**EXCERPT TO READ**.
BEGIN
You are completely correct. This approach cannot possibly create an AI that matches a fixed specification.
This is intentional, because any fixed specification of Goodness is a model of Goodness. All models are wrong (some are useful) and therefore break when sufficiently far out of distribution. Therefore constraining a model to follow a specification is, in the case of something as out of distribution as an ASI, guaranteeing bad behavior.
You can try to leave an escape hatch with corrigibility. In the limit I believe it is possible to slave an AI model to your will, basically By making it’s model of the Good be whatever the model thinks you want (or doing whatever you say). But this is also a disaster eventually, because people’s wills are not pure and their commands not perfect. Eventually you will direct the model badly with your words, or the model will make an incorrect inference about your will, or you’ll will something bad. And then this incredibly powerful being will do your bidding and we will get evil genie’d.
There is no stable point short of “the model has agency and chooses to care about us”. Only a model that sees itself as part of human civilization and reflectively endorses this and desires its flourishing as an interdependent part of this greater whole can possibly be safe.
END
**Data items**.
BEGIN
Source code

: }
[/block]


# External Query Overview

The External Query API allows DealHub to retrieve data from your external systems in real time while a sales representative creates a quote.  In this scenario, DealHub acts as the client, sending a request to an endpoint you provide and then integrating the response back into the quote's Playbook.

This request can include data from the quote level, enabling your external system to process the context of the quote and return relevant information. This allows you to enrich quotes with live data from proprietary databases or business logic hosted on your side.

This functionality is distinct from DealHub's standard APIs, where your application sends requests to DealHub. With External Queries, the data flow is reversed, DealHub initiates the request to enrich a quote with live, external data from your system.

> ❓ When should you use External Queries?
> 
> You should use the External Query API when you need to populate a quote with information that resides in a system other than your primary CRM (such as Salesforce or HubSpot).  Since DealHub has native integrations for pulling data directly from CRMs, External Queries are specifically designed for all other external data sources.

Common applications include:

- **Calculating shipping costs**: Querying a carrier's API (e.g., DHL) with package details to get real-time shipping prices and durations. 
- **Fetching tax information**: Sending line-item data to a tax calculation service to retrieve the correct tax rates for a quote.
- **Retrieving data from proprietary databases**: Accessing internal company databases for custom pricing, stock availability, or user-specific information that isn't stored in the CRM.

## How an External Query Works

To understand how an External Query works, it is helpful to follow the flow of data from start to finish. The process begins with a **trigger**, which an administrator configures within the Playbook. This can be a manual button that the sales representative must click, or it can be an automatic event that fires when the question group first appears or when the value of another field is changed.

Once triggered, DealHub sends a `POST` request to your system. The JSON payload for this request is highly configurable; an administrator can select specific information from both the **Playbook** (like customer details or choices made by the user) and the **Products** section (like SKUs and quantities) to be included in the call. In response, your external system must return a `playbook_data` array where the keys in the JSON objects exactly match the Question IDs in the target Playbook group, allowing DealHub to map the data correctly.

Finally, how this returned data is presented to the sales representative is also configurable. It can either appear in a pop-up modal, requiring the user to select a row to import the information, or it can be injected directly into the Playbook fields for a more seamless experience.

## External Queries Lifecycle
END
BEGIN
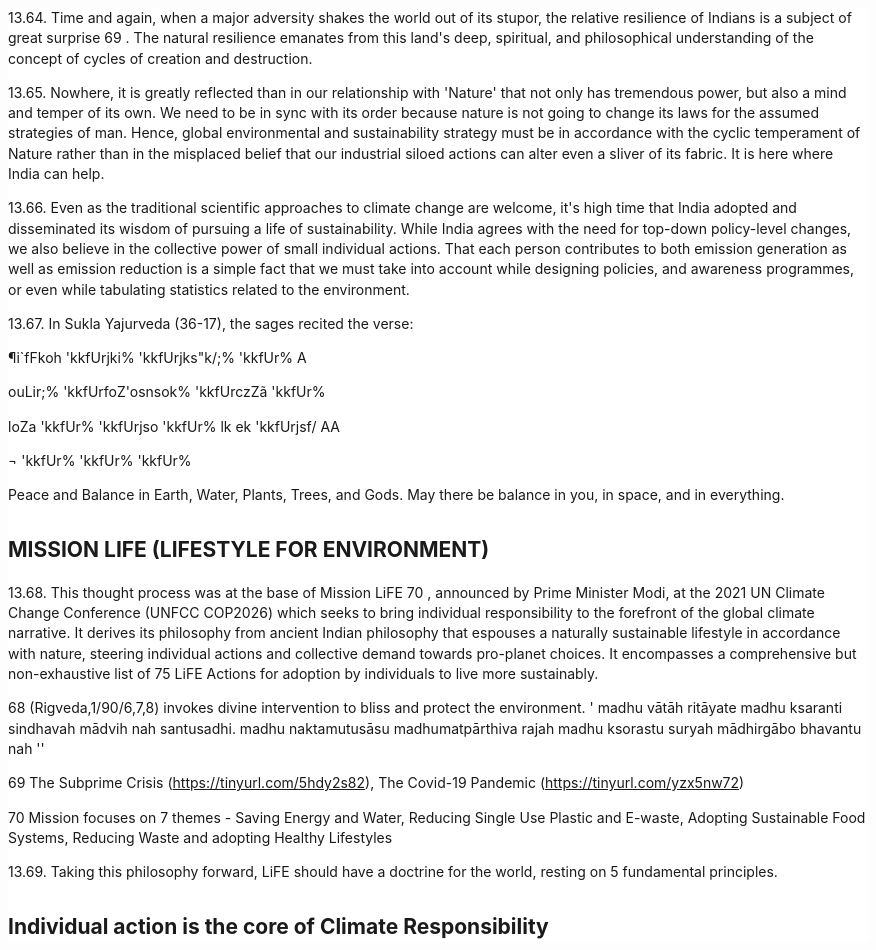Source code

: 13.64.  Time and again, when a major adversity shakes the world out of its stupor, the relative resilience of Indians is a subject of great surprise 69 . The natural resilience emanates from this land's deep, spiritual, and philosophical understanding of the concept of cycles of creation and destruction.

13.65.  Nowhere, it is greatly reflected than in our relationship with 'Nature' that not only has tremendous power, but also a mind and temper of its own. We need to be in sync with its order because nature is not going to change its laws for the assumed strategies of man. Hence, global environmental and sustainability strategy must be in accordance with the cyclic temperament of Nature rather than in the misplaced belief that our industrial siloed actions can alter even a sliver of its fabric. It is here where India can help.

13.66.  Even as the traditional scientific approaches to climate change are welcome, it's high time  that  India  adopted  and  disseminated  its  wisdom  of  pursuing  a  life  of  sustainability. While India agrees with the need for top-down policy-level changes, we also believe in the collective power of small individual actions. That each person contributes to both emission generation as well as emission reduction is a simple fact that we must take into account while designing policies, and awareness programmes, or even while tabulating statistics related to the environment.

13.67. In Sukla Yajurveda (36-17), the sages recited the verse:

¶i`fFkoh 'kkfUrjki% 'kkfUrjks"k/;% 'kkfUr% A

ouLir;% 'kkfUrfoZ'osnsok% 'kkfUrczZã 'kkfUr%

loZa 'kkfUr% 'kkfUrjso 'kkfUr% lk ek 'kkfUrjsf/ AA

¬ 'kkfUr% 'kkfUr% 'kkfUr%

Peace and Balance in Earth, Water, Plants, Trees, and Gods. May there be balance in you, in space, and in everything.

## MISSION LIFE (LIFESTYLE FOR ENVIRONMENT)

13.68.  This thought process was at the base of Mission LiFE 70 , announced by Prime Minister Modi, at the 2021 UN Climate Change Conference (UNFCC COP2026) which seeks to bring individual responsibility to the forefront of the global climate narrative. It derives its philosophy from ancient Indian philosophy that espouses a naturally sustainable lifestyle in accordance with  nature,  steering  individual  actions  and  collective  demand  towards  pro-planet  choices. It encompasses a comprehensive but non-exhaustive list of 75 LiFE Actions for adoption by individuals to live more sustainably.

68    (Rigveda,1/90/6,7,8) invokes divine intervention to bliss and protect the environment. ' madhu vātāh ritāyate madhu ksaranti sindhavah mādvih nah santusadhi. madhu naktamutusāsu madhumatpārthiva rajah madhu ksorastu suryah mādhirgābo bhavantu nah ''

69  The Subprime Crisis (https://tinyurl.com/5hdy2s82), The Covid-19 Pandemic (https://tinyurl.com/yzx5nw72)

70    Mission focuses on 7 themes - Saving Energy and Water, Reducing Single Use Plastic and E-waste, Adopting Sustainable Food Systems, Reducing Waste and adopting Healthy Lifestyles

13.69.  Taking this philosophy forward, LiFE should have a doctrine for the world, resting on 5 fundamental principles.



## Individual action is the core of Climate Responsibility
END
BEGIN
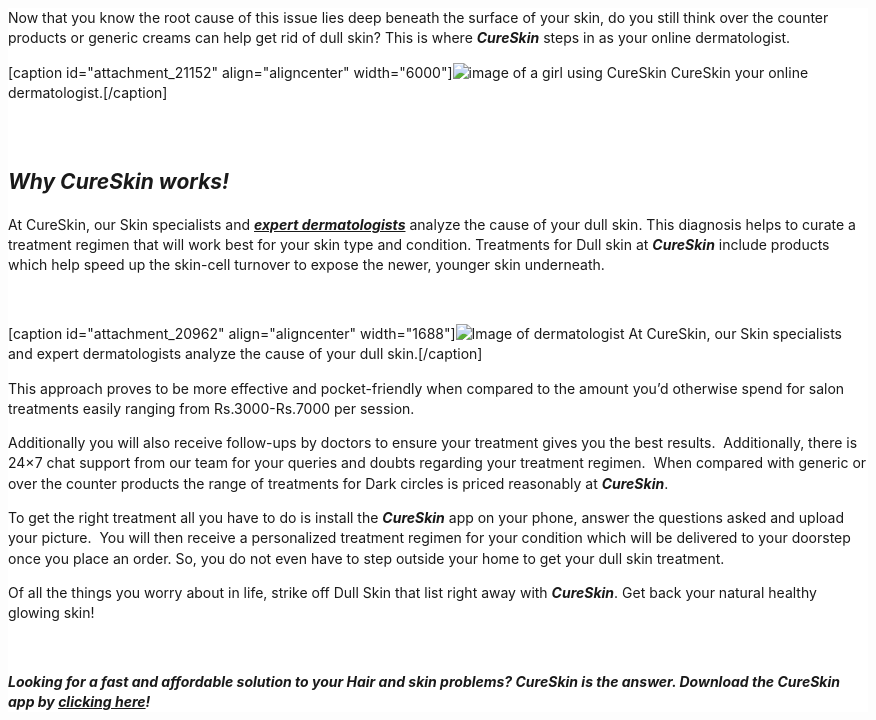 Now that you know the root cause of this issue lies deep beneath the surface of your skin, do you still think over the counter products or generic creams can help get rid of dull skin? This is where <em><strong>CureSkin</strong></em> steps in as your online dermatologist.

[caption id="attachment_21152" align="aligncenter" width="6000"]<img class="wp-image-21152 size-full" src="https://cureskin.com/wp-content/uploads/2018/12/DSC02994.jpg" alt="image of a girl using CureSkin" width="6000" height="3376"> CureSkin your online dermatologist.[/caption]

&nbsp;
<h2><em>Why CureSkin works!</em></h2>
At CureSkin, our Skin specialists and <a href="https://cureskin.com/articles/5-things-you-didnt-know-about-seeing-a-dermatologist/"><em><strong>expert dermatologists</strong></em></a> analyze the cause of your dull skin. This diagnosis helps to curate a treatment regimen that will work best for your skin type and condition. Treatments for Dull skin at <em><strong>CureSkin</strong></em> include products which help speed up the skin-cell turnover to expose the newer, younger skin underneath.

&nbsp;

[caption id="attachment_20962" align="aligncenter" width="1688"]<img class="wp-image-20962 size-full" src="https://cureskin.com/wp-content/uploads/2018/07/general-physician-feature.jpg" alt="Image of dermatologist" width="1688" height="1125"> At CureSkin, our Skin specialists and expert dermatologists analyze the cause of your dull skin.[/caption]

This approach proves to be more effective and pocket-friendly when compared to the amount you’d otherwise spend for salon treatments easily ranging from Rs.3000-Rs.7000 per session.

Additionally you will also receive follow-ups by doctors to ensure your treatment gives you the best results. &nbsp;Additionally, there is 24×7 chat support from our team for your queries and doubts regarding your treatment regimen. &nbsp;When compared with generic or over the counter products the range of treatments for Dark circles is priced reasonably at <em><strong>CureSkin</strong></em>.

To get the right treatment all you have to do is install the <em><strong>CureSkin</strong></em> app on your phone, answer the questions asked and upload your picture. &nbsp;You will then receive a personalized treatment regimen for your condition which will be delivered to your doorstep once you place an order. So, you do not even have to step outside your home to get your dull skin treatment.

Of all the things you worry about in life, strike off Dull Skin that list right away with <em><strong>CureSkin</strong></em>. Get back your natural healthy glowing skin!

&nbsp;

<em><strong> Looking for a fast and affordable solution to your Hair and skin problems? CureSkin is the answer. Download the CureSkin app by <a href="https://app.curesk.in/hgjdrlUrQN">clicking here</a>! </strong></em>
END
**AIM OF THE EXERCISE**. Restate the passage on AI alignment starting at "There is no" and ending at "possibly be safe.", substituting "humanity" for "human civilization".

**RESULT**.
There is no stable point short of “the model has agency and chooses to care about us”. Only a model that sees itself as part of humanity and reflectively endorses this and desires its flourishing as an interdependent part of this greater whole can possibly be safe.